Reddit Sues Perplexity and AI Data Scraping Companies for Unauthorized Use of Its Data

2025-10-23

Reddit Inc. has filed a lawsuit against startup Perplexity AI Inc. and three data scraping service providers, accusing them of trawling through the company's copyrighted content to train artificial intelligence models.

The social media platform likened the data scraping firms — SerpApi, Oxylabs, and AWMProxy — to "bank robbers," adding that one company "would stop at nothing to obtain the Reddit data it desperately needs to power its 'answer engine'—except, apparently, striking a direct deal with Reddit, as some of its competitors have done."

Some AI companies have already reached agreements with Reddit, including OpenAI, which signed a deal last year to use Reddit’s vast data trove for training its large language models. Although no specific figures were disclosed, the deal was reportedly worth $60 million. At the time, Reddit stated it aimed to generate approximately $200 million in revenue from licensing agreements over the next three years, with Google LLC also signing on.

Reddit later filed another lawsuit against Anthropic PBC, alleging that the company was scraping content from Reddit to train its Claude series of AI models. This makes the latest filing—submitted today in the U.S. District Court for the Southern District of New York—one of the few ongoing legal actions of its kind.
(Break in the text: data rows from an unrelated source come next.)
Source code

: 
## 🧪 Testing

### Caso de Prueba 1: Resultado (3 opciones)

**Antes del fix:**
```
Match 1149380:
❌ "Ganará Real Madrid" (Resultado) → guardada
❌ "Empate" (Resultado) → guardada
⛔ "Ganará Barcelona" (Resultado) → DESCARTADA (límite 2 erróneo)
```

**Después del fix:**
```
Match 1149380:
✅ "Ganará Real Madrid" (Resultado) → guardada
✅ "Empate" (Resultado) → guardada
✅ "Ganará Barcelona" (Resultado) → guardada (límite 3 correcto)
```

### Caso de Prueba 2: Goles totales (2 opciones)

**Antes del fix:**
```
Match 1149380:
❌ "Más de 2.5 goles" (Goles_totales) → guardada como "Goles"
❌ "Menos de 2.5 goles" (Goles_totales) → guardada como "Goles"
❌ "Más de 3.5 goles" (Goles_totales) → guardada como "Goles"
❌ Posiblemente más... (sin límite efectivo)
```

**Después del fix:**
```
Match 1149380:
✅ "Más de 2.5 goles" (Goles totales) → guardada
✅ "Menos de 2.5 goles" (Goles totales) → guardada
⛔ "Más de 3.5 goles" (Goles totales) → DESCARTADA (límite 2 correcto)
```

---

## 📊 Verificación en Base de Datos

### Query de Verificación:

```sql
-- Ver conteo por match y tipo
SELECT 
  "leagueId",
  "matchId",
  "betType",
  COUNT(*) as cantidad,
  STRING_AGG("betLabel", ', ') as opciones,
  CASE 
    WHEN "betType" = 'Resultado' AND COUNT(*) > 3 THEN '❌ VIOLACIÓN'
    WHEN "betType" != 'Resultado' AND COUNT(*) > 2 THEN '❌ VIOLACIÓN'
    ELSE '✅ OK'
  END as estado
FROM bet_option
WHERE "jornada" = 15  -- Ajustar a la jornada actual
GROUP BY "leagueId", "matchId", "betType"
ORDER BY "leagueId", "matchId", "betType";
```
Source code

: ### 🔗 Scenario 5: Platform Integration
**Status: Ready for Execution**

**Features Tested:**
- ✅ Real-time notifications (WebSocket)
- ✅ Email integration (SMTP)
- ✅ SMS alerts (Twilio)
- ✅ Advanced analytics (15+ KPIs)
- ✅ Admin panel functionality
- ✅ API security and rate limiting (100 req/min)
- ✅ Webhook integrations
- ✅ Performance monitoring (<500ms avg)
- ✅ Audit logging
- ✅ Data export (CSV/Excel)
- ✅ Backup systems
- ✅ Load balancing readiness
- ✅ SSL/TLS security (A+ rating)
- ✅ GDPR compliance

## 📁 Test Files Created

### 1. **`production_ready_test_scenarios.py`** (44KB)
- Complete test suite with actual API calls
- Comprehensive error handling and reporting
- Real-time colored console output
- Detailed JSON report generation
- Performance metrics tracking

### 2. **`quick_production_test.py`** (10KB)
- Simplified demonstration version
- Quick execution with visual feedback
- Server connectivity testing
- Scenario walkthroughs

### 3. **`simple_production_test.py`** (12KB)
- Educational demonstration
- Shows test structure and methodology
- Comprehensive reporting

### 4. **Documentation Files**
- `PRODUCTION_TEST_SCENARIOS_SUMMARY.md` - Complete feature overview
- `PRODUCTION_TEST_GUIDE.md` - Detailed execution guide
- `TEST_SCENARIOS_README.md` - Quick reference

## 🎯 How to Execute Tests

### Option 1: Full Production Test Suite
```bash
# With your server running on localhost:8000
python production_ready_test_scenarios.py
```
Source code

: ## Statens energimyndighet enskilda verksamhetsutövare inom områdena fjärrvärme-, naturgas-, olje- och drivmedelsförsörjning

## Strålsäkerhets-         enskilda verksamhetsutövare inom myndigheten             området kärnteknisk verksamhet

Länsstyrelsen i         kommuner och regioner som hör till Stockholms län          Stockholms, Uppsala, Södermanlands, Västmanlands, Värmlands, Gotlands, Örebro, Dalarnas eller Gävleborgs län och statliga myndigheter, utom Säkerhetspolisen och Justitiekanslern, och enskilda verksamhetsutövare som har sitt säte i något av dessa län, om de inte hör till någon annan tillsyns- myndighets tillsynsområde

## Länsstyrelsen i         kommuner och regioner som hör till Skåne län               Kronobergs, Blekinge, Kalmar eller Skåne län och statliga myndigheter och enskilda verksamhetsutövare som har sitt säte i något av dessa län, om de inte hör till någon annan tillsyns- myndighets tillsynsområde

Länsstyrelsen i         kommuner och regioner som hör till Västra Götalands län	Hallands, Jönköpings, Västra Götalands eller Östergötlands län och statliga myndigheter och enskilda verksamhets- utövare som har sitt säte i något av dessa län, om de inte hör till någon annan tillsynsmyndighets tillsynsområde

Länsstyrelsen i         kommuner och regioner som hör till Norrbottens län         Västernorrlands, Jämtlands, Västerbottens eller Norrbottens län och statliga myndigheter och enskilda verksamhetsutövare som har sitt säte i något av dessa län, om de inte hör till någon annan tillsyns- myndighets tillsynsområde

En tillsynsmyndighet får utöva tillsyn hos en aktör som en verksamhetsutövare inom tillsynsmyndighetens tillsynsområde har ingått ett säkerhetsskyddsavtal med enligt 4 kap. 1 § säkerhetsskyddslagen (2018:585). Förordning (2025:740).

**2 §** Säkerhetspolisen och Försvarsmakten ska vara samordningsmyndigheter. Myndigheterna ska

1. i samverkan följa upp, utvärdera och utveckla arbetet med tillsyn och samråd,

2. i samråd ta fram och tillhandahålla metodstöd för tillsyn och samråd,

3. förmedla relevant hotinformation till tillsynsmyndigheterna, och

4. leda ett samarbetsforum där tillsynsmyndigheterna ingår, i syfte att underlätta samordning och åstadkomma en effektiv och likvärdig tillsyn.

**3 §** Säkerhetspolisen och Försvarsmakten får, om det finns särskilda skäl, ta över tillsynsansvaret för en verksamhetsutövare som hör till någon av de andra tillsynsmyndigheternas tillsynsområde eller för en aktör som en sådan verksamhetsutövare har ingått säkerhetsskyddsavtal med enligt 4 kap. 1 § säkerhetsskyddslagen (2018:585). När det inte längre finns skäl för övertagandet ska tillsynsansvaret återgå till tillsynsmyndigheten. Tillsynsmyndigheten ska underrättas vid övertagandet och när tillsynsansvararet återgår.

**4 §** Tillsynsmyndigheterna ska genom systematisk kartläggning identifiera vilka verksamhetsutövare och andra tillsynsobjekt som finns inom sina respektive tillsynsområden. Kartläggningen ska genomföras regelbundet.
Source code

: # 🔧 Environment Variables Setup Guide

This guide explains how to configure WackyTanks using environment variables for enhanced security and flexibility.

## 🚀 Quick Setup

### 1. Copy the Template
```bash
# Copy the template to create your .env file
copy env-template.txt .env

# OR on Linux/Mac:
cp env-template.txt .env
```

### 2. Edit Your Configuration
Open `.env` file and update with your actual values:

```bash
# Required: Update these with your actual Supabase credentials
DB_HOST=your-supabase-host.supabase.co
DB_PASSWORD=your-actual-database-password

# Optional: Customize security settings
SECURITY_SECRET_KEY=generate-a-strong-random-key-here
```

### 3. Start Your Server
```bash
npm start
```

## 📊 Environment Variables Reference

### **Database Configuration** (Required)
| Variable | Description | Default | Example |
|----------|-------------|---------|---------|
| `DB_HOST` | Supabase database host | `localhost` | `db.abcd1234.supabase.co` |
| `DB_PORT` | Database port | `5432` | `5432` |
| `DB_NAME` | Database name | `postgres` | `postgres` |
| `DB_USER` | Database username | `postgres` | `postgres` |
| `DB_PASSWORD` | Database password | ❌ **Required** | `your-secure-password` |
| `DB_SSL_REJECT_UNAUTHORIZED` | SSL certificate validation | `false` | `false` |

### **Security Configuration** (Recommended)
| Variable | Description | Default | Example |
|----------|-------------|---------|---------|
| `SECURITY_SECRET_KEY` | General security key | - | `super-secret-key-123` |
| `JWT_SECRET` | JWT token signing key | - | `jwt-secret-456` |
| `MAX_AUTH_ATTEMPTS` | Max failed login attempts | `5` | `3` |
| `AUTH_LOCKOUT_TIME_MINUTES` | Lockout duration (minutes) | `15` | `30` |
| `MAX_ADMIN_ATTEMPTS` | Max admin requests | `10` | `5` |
Data scraping companies represent a relatively new phenomenon that emerged shortly after the explosion of generative AI. According to the New York Times, SerpApi is based in Texas and serves multiple clients. Oxylabs operates from Lithuania, while AWMProxy is based in Russia.

"AI companies are locked in an arms race for high-quality human-generated content—this pressure fuels an economy of industrial-scale 'data laundering,'" Reddit’s Chief Legal Officer Ben Lee told the Times. "Scrapers bypass technical protections to steal data, which they then sell to clients hungry for training materials."

In the lawsuit, Reddit claims it set a trap for Perplexity by posting a "test post" on its platform that was only visible to Google’s search engine and inaccessible anywhere else on the internet. According to Reddit, the hidden post’s content appeared in Perplexity’s search results within hours.

Perplexity stated it had not yet received the lawsuit but told media outlets it would “vigorously defend the rights of users to freely and fairly access public knowledge.” The company added, “Our approach remains principled and responsible, as we deliver factual answers through accurate AI. We will not tolerate threats to openness and the public good.”